1942. He said he and his wife own it and it's based out of Sulfur Springs.

Enjoy.
 
Fantastic pics!

That's a Lockheed something or rather, isn't it?

Notice the props-throttles-mixture configuration on the power quadrant that was prevalent on a lot of light-medium twins back in the day.
 
Thanks for the words, gents.

Dough, it's a C-45 (beech 18).


Notice the feather (red) buttons in the overhead console. I just read an article that he added those during the 2 year restoration.

 
What a beautiful plane. Ok, so I have a question. Can anyone buy old Navy or military planes? If I wanted to, could I go down to Arizona and pick me up an F-14 from the graveyard? I thought that there were all of these secrets etc., with military planes and that civilians couldn't buy them.
 
What a beautiful plane. Ok, so I have a question. Can anyone buy old Navy or military planes? If I wanted to, could I go down to Arizona and pick me up an F-14 from the graveyard? I thought that there were all of these secrets etc., with military planes and that civilians couldn't buy them.
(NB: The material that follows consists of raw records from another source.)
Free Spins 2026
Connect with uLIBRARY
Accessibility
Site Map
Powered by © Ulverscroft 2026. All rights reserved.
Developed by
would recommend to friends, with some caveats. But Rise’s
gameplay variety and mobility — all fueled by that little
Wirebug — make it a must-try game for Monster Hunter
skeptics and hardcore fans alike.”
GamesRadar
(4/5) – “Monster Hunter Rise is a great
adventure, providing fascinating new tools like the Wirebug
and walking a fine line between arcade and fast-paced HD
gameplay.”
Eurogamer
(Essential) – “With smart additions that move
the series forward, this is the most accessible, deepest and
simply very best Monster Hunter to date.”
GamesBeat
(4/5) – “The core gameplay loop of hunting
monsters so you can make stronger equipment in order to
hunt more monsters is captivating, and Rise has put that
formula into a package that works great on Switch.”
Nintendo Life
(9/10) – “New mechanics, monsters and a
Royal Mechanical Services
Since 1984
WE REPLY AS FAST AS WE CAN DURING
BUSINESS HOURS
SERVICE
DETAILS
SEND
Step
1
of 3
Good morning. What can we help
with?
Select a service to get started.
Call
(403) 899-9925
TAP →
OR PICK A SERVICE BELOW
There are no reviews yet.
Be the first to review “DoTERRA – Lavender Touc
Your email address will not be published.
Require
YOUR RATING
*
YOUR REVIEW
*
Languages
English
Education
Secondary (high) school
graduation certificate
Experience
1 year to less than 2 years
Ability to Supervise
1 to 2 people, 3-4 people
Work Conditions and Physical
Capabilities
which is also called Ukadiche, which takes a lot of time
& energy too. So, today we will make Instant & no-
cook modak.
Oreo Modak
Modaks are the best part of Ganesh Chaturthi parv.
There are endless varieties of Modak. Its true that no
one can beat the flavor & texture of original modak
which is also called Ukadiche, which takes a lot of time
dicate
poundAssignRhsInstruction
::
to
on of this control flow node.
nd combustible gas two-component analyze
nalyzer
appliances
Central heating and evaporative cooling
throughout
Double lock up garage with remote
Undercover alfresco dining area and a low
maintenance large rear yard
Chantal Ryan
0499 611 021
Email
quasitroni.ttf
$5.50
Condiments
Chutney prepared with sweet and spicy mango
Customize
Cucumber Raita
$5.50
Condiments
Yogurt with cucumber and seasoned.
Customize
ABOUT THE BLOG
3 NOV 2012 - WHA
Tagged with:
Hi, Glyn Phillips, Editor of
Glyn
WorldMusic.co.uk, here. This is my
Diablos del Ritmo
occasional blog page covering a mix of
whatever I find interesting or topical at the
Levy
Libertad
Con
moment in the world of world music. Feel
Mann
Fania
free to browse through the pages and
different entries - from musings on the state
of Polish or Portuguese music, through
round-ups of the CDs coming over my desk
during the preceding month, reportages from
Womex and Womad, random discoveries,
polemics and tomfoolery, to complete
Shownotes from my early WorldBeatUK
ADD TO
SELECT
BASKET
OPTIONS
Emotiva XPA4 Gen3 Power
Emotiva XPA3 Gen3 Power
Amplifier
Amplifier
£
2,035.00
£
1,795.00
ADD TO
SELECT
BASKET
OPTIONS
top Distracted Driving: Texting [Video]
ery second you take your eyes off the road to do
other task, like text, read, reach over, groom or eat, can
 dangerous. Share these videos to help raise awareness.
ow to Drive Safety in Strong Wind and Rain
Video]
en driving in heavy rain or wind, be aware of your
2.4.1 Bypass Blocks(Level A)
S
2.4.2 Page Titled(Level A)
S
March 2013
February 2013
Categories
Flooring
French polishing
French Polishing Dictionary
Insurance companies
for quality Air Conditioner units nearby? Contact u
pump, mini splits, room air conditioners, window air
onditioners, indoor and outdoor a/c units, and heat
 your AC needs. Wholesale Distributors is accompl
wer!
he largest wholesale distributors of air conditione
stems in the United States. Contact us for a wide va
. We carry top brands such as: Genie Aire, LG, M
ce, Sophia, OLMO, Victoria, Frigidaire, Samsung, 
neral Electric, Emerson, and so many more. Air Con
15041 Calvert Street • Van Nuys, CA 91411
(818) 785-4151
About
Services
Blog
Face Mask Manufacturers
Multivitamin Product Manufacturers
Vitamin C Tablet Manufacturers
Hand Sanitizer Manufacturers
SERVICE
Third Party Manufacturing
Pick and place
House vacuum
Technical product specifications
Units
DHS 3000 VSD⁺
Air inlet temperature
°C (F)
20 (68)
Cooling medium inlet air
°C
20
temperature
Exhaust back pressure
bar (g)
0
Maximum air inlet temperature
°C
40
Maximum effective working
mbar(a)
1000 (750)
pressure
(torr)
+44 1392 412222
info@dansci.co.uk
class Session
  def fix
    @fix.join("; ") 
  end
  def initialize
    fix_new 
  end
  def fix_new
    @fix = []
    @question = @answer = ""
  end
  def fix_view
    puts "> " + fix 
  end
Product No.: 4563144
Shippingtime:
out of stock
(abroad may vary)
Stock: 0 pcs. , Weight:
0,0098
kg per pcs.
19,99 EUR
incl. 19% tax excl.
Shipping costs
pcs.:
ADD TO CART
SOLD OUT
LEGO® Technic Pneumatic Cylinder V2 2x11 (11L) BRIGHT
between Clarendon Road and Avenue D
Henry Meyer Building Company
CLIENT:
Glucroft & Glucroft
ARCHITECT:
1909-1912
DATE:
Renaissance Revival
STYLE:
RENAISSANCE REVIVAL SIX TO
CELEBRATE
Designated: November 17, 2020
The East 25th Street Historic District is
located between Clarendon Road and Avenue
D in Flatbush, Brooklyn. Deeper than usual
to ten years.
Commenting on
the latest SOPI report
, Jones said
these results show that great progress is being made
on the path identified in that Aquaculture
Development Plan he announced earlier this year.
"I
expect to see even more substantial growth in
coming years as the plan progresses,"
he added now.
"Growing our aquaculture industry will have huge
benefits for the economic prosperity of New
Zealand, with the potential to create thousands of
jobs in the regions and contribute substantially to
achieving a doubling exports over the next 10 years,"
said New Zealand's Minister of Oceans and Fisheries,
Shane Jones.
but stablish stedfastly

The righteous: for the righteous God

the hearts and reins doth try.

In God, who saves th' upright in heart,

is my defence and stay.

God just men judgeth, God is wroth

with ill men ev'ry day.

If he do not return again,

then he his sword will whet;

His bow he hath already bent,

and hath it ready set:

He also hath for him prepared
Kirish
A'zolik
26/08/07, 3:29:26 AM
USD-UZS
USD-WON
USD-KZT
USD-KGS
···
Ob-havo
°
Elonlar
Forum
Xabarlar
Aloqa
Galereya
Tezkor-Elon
The short answer is no you can't purchase any aircraft at the graveyard in az. Weather it be a cessna or f14 they will not let you. My suggestion is to call your senator and inquire about getting a used military aircraft.
 
What a beautiful bird, Great photos.

I always get suckered in by the bare aluminum scheme.:)
No more of that with the new composite airframes! *sigh*
 
We had two C-45's at the Temple airshow earlier this year. I paid for a ride in one, Beech Baby she was called. Nice planes, but the one you saw is in much better shape.
 
Beautiful airplane! Really nice job on the restoration! I have always loved the C-45/B-18 series of airplanes and I feel fortunate to have flown one in my career.

Nice to see that he has three gear safe lights on the lower center console than the standard one light for all three.

Again, beautiful bird!

Too many friggin' levers on that throttle quadrant!

It's not that bad... :D

For those inquiring minds that want to know... the levers are cowl flaps (left side by your right leg), manifold heat (under props), and oil shutters (under mixtures). With the exception of the cowl flaps, you hardly touch the others unless it is cold outside.

Manifold heat works very similar to carb heat and the oil shutters control butterfly valves located in the wing root that control the amount of air that gets to your oil cooler. The engines have huge oil coolers (the R-985 tops off at 8 gallons of oil) and flying in cold weather you will occasionally have to reduce the amount of air getting to the coolers just to keep your oil temp in the green.:)

When it gets complicated (and I don't think I see them on this one) are your oil bypass and oil shutoff knobs...sigh...I miss flying that old girl...:(

Gotta stop now, making me want to go fly one...
 
Beautiful.

We actually had a DC3 over at the airport this morning dueing Touch and Goes. It was absolutely the most beautiful thing in the world I have seen or heard.